**EXERCISE BRIEF**
Your task is to output all the records below, word for word.

Collected data entries

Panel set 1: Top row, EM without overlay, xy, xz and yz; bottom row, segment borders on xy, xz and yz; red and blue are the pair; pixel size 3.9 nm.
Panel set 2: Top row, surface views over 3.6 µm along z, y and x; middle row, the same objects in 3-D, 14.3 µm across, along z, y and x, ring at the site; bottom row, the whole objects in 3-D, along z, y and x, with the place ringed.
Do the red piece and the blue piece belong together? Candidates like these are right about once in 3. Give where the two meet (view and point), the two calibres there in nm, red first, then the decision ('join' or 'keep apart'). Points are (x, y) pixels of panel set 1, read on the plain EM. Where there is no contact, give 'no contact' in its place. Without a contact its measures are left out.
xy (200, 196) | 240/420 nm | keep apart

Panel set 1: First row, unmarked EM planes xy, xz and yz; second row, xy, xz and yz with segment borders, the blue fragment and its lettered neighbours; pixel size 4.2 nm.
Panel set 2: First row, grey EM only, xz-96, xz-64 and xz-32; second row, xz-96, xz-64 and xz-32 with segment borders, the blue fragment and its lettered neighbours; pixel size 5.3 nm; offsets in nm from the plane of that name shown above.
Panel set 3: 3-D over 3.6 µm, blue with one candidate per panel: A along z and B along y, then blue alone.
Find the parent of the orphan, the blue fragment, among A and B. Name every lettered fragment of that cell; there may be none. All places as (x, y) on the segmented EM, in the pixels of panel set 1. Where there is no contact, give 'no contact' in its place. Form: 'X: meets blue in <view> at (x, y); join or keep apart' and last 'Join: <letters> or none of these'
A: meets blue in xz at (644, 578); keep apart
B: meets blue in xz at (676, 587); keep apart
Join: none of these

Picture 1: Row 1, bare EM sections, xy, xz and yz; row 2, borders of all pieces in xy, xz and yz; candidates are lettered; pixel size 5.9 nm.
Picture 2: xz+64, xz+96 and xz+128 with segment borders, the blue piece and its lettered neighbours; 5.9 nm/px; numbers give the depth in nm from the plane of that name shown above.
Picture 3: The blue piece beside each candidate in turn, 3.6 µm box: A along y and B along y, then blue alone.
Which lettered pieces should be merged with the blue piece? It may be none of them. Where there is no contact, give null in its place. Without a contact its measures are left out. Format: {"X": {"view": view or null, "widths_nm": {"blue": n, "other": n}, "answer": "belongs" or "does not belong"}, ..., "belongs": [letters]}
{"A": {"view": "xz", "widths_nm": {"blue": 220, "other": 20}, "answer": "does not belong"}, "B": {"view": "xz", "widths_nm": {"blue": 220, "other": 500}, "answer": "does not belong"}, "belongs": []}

**ANSWER FOR THIS EXERCISE**
Panel set 1: Top row, EM without overlay, xy, xz and yz; bottom row, segment borders on xy, xz and yz; red and blue are the pair; pixel size 3.9 nm.
Panel set 2: Top row, surface views over 3.6 µm along z, y and x; middle row, the same objects in 3-D, 14.3 µm across, along z, y and x, ring at the site; bottom row, the whole objects in 3-D, along z, y and x, with the place ringed.
Do the red piece and the blue piece belong together? Candidates like these are right about once in 3. Give where the two meet (view and point), the two calibres there in nm, red first, then the decision ('join' or 'keep apart'). Points are (x, y) pixels of panel set 1, read on the plain EM. Where there is no contact, give 'no contact' in its place. Without a contact its measures are left out.
xy (200, 196) | 240/420 nm | keep apart

Panel set 1: First row, unmarked EM planes xy, xz and yz; second row, xy, xz and yz with segment borders, the blue fragment and its lettered neighbours; pixel size 4.2 nm.
Panel set 2: First row, grey EM only, xz-96, xz-64 and xz-32; second row, xz-96, xz-64 and xz-32 with segment borders, the blue fragment and its lettered neighbours; pixel size 5.3 nm; offsets in nm from the plane of that name shown above.
Panel set 3: 3-D over 3.6 µm, blue with one candidate per panel: A along z and B along y, then blue alone.
Find the parent of the orphan, the blue fragment, among A and B. Name every lettered fragment of that cell; there may be none. All places as (x, y) on the segmented EM, in the pixels of panel set 1. Where there is no contact, give 'no contact' in its place. Form: 'X: meets blue in <view> at (x, y); join or keep apart' and last 'Join: <letters> or none of these'
A: meets blue in xz at (644, 578); keep apart
B: meets blue in xz at (676, 587); keep apart
Join: none of these

Picture 1: Row 1, bare EM sections, xy, xz and yz; row 2, borders of all pieces in xy, xz and yz; candidates are lettered; pixel size 5.9 nm.
Picture 2: xz+64, xz+96 and xz+128 with segment borders, the blue piece and its lettered neighbours; 5.9 nm/px; numbers give the depth in nm from the plane of that name shown above.
Picture 3: The blue piece beside each candidate in turn, 3.6 µm box: A along y and B along y, then blue alone.
Which lettered pieces should be merged with the blue piece? It may be none of them. Where there is no contact, give null in its place. Without a contact its measures are left out. Format: {"X": {"view": view or null, "widths_nm": {"blue": n, "other": n}, "answer": "belongs" or "does not belong"}, ..., "belongs": [letters]}
{"A": {"view": "xz", "widths_nm": {"blue": 220, "other": 20}, "answer": "does not belong"}, "B": {"view": "xz", "widths_nm": {"blue": 220, "other": 500}, "answer": "does not belong"}, "belongs": []}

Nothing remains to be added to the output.